Si Montréal s’est retrouvé sans contrat privé pour le colmatage des nids-de-poule cet hiver, c’est parce que le Bureau de l’inspecteur général (BIG) a levé le drapeau concernant d’importantes irrégularités dans la gestion de ce type de contrat. Entre autres, un fournisseur aurait été favorisé dans la rédaction de l’appel d’offres.
Claude Pinard, numéro deux de l’administration de Soraya Martinez Ferrada, s’est fait avare de commentaires en février concernant les raisons de l’annulation du contrat. Il affirmait que les soumissions reçues ne respectaient pas les exigences.
Or, c’est plutôt à la lumière d’une enquête du BIG que l’administration a décidé d’annuler le contrat. Selon le rapport annuel de l’organisme, le devis était rédigé d’une façon à ce qu’une seule entreprise ne puisse s’y conformer.
«Son devis, inspiré des exigences techniques du devis d’un autre donneur d’ouvrage, ne présentait pas tant ses besoins que le moyen à utiliser pour y répondre. Ce faisant, une seule compagnie disposait des machines nécessaires pour réaliser le travail tel qu’exigé et était en mesure de déposer une soumission conforme.»
Extrait du rapport annuel du Bureau de l’inspecteur général
Par courriel, le BIG confirme que le fournisseur en question est Environnement NRJ. Cette entreprise avait précédemment obtenu un contrat de trois ans pour appuyer les opérations de colmatage de nids-de-poule de la Ville. Ce contrat est venu à échéance le 31 décembre.
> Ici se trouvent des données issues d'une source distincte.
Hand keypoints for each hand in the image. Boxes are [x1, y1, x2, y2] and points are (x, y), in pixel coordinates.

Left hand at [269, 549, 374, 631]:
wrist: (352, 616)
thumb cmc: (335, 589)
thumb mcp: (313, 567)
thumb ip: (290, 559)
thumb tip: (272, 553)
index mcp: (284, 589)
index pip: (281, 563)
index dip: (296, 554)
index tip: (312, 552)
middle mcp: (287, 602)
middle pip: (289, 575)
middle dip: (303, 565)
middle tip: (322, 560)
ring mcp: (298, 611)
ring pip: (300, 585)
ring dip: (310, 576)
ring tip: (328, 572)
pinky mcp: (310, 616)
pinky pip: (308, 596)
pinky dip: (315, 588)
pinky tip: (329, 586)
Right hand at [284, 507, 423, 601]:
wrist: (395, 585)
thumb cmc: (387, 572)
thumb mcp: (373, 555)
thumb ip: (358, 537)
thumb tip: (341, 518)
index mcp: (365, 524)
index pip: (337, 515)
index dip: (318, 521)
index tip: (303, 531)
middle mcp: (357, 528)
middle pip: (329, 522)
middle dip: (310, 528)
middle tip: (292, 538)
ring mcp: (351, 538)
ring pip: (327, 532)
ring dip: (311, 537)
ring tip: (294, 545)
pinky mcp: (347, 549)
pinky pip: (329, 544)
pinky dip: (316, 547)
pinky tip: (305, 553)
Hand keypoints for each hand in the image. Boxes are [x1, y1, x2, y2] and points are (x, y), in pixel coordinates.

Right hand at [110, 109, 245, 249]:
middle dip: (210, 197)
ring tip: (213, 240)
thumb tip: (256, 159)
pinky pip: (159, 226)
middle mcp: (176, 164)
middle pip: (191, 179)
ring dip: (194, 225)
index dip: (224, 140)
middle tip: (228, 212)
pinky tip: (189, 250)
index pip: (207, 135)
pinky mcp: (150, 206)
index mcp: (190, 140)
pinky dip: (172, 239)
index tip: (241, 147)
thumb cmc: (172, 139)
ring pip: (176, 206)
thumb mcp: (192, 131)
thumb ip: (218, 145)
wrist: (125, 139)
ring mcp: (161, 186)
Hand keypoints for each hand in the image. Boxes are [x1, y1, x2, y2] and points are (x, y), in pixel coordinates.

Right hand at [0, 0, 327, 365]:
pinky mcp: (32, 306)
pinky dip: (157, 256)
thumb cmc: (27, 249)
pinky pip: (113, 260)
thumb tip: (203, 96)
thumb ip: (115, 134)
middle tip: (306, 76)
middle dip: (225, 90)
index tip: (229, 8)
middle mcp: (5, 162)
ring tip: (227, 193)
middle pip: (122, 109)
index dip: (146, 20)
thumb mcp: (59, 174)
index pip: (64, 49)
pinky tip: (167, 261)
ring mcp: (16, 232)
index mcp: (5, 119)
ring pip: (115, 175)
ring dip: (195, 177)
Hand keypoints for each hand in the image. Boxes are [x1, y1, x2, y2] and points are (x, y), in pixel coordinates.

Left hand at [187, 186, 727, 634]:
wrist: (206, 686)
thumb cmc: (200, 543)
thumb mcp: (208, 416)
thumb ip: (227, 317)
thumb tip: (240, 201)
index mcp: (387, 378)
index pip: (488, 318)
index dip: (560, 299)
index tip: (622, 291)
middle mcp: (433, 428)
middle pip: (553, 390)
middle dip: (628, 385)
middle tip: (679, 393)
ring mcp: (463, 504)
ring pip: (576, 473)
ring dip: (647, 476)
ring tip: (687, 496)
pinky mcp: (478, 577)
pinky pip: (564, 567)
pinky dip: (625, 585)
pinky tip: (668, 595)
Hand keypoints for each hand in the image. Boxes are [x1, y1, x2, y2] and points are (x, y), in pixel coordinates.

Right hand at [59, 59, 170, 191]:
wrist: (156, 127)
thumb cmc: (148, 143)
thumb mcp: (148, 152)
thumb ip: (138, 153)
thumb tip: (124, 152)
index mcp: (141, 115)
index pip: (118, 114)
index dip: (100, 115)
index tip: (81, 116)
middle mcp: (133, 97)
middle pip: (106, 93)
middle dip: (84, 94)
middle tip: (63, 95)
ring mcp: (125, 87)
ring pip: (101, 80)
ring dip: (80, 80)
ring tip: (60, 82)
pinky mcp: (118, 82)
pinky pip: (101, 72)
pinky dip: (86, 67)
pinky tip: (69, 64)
C’est l’ancienne administration qui a lancé l’appel d’offres. L’administration de Soraya Martinez Ferrada a annulé l’appel d’offres le 16 décembre.
Montréal s’est donc trouvé sans équipe d’appoint pour assister les arrondissements dans le colmatage des nids-de-poule, alors que le sud du Québec vit un des pires hivers en ce qui concerne l’état de la chaussée. L’administration Martinez Ferrada a finalement octroyé 10 contrats individuels pour du colmatage manuel.
Concurrence moindre dans l’industrie
En dehors de ce contrrat spécifique, le BIG note une diminution importante de la concurrence dans les contrats touchant les nids-de-poule sous l’administration de Valérie Plante. Entre 2017 et 2025, le nombre de soumissionnaires récurrents a chuté. Aujourd’hui, seulement cinq entreprises se partagent l’entièreté des contrats de colmatage de nids-de-poule.
Le BIG indique que cette situation comprend «des risques élevés de concurrence affaiblie, de hausse des coûts et d’accessibilité réduite pour les nouveaux entrants».
En point de presse lundi, la mairesse Soraya Martinez Ferrada souligne que son plan d’urgence du mois de février a permis de réduire les coûts.
«On a invité 60 entreprises plus petites. Et finalement, ça a coûté moins cher. On veut s’assurer d’avoir plus de gens qui peuvent soumissionner sur des contrats et avoir une meilleure compétitivité pour que les prix descendent», indique-t-elle.